● **Exercise brief**
Copy out the text of the items below, changing each "Tu peux vérifier" to "Vous pouvez vérifier" and keeping everything else the same. Leave the pictures out.

Data for analysis section start

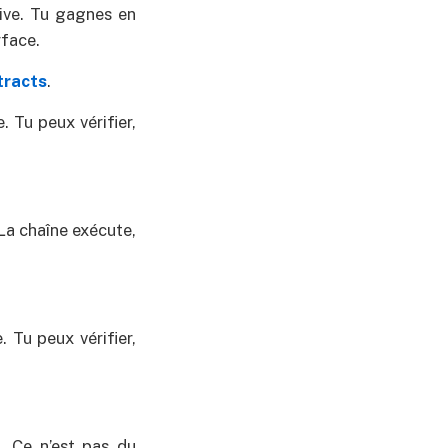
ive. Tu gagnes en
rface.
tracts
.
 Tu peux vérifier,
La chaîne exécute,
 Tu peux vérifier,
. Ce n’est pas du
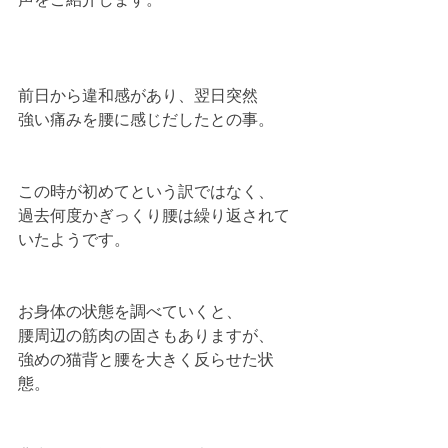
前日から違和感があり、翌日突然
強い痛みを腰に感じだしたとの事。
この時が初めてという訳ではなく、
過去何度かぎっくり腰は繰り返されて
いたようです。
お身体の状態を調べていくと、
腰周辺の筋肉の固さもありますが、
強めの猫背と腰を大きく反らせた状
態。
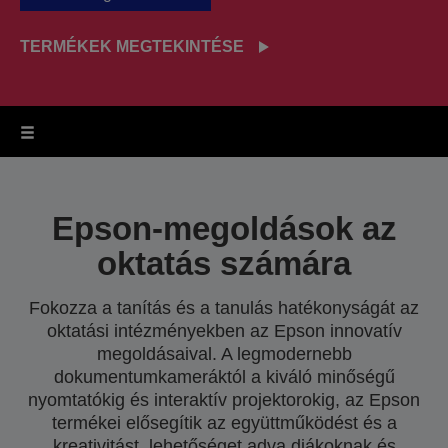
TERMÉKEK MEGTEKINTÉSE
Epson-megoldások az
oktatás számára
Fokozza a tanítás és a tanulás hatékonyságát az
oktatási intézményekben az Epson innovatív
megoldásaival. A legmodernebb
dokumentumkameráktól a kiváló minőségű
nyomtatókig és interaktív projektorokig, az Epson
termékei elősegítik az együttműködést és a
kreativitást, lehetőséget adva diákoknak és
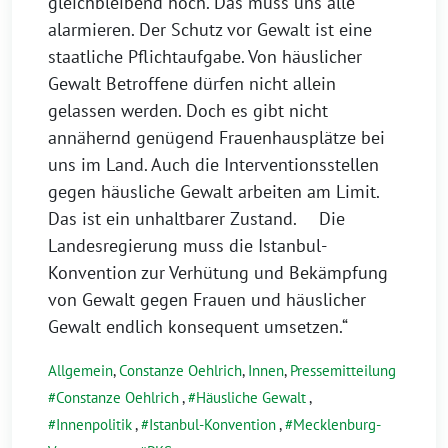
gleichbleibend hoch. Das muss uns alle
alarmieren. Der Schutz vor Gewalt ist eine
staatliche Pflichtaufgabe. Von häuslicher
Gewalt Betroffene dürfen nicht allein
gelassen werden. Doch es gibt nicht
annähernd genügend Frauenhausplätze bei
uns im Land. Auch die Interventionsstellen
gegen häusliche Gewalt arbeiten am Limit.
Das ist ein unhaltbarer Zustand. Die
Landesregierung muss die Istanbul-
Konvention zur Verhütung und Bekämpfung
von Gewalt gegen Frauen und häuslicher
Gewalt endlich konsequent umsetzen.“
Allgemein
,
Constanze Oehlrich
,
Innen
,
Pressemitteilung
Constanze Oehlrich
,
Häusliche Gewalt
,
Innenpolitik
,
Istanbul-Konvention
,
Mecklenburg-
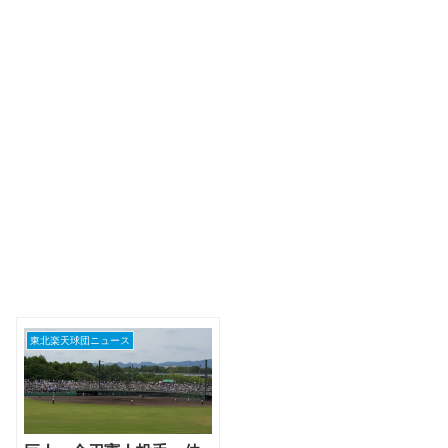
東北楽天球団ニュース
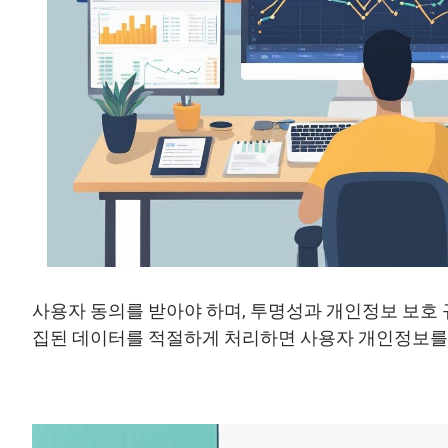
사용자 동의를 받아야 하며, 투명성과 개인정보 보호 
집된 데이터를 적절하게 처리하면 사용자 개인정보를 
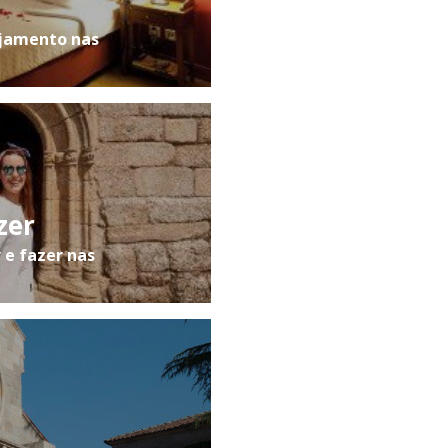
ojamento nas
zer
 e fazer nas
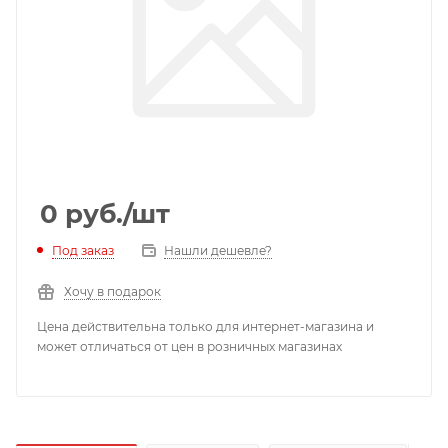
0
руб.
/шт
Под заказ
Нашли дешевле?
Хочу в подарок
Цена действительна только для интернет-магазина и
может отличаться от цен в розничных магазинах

Data for analysis section end

● **Solution**
ive. Tu gagnes en
rface.
tracts
.
 Vous pouvez vérifier,
La chaîne exécute,
 Vous pouvez vérifier,
. Ce n’est pas du
前日から違和感があり、翌日突然
強い痛みを腰に感じだしたとの事。
この時が初めてという訳ではなく、
過去何度かぎっくり腰は繰り返されて
いたようです。
お身体の状態を調べていくと、
腰周辺の筋肉の固さもありますが、
強めの猫背と腰を大きく反らせた状
態。
TERMÉKEK MEGTEKINTÉSE
Epson-megoldások az
oktatás számára
Fokozza a tanítás és a tanulás hatékonyságát az
oktatási intézményekben az Epson innovatív
megoldásaival. A legmodernebb
dokumentumkameráktól a kiváló minőségű
nyomtatókig és interaktív projektorokig, az Epson
termékei elősegítik az együttműködést és a
kreativitást, lehetőséget adva diákoknak és
gleichbleibend hoch. Das muss uns alle
alarmieren. Der Schutz vor Gewalt ist eine
staatliche Pflichtaufgabe. Von häuslicher
Gewalt Betroffene dürfen nicht allein
gelassen werden. Doch es gibt nicht
annähernd genügend Frauenhausplätze bei
uns im Land. Auch die Interventionsstellen
gegen häusliche Gewalt arbeiten am Limit.
Das ist ein unhaltbarer Zustand. Die
Landesregierung muss die Istanbul-
Konvention zur Verhütung und Bekämpfung
von Gewalt gegen Frauen und häuslicher
Gewalt endlich konsequent umsetzen.“
Allgemein
,
Constanze Oehlrich
,
Innen
,
Pressemitteilung
Constanze Oehlrich
,
Häusliche Gewalt
,
Innenpolitik
,
Istanbul-Konvention
,
Mecklenburg-
東北楽天球団ニュース
사용자 동의를 받아야 하며, 투명성과 개인정보 보호 
집된 데이터를 적절하게 처리하면 사용자 개인정보를 
ojamento nas
zer
 e fazer nas
0
руб.
/шт
Под заказ
Нашли дешевле?
Хочу в подарок
Цена действительна только для интернет-магазина и
может отличаться от цен в розничных магазинах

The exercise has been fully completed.